AKP İstanbul Milletvekili ve Başbakan Recep Tayyip Erdoğan’ın Dış İlişkiler Danışmanı Egemen Bağış, “‘İslâmî kökenli’ ya da ‘İslâmcı’ gibi yanlış sıfatlarla anılsa da, AK Parti, Türkiye’nin liberal demokratik özgürlükler ve piyasa ekonomisi tercihini ve arzusunu yansıtan bir merkez partisidir.”
Bağış, Kanada’da yayımlanan Winnipeg Free Press gazetesinde yer alan mektubunda İslâm’daki hoşgörü anlayışına değindi. İslâm hoşgörüsünü Batı’da, Kanada’da ve diğer ülkelerde teyit ve destek görmesi gerektiğini belirten Bağış, yazısında, ‘’Batı ülkelerindeki Müslümanların dışlanmaması gerekiyor. Bu toplumlarda iç uyum hayatî önem taşımaktadır. Batı, İslâm dini ile radikalizm arasındaki farkı görmelidir. Batı, dünyada şiddete karşı olan ve çoğunluğu oluşturan Müslümanları kucaklamalıdır’’ ifadesine yer verdi.
ABD’nin önde gelen İslâm Araştırmaları Profesörü John Esposito’nun tespitlerine ve çözüm önerilerine katıldığını bildiren Bağış, İslâm ve Batı arasındaki medeniyetler çatışmasını önlemek zorunda olduklarını kaydetti. Bağış, yazısında şu görüşlere yer verdi: “Dünyanın bu çalkantılı köşesinde Türkiye, geleneksel köklere sahip bir ülkenin, Batılı laik ve liberal demokrasiyle uyumunun en canlı kanıtı olarak yükselmektedir. 22 Temmuz seçimleriyle Türk seçmeni anıtsal bir olgunluk ve öz güven sergileyip Ak Parti’yi hem yeniden iktidara getirmiş hem de büyük bir seçim zaferi hediye etmiştir. Bazen, ‘İslâmî kökenli’ ya da ‘İslamcı’ gibi yanlış sıfatlarla anılsa da, AKP, Türkiye’nin liberal demokratik özgürlükler ve piyasa ekonomisi tercihini ve arzusunu yansıtan bir merkez partisidir.

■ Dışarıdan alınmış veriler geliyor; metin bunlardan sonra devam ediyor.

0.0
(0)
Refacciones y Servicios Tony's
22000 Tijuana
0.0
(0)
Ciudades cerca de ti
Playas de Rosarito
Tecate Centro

Türkiye’nin kendi geleneksel değerlerini Batılı değerlerle uyumlu hale getirme yolundaki büyük tecrübesi, dünyadaki bütün Müslümanların esin kaynağıdır. Türkiye’nin bu deneyiminin devamı, Müslüman dünyasının bundan sonra radikalizme mi, yoksa uyuma mı yöneleceğinin en önemli belirleyicisidir. Türkiye’nin yolu ve Türkiye usulü, medeniyetler çatışmasına çözümdür.’’
“TÜRKİYE DENEYİ’’
Türkiye deneyinin başarısı için Avrupa Birliği’nin (AB) de sorumluluklarını omuzlaması ve Türkiye’nin AB sürecinde attığı adımlara karşılık vermesi gerektiğini anlatan Bağış, AB’nin yarı yolda kuralları değiştirmesi sadece AB demokrasisinin inandırıcılığını zedeleyeceğini, AB’deki Müslüman nüfusu yabancılaştıracağını ve AB’nin global etkisini sınırlayacağını kaydetti. Bağış, yazısında, ‘’Dünyadaki 1.5 milyar Müslüman, AB’nin Türkiye’ye nasıl muamele ettiğini izliyor’’ görüşüne yer verdi.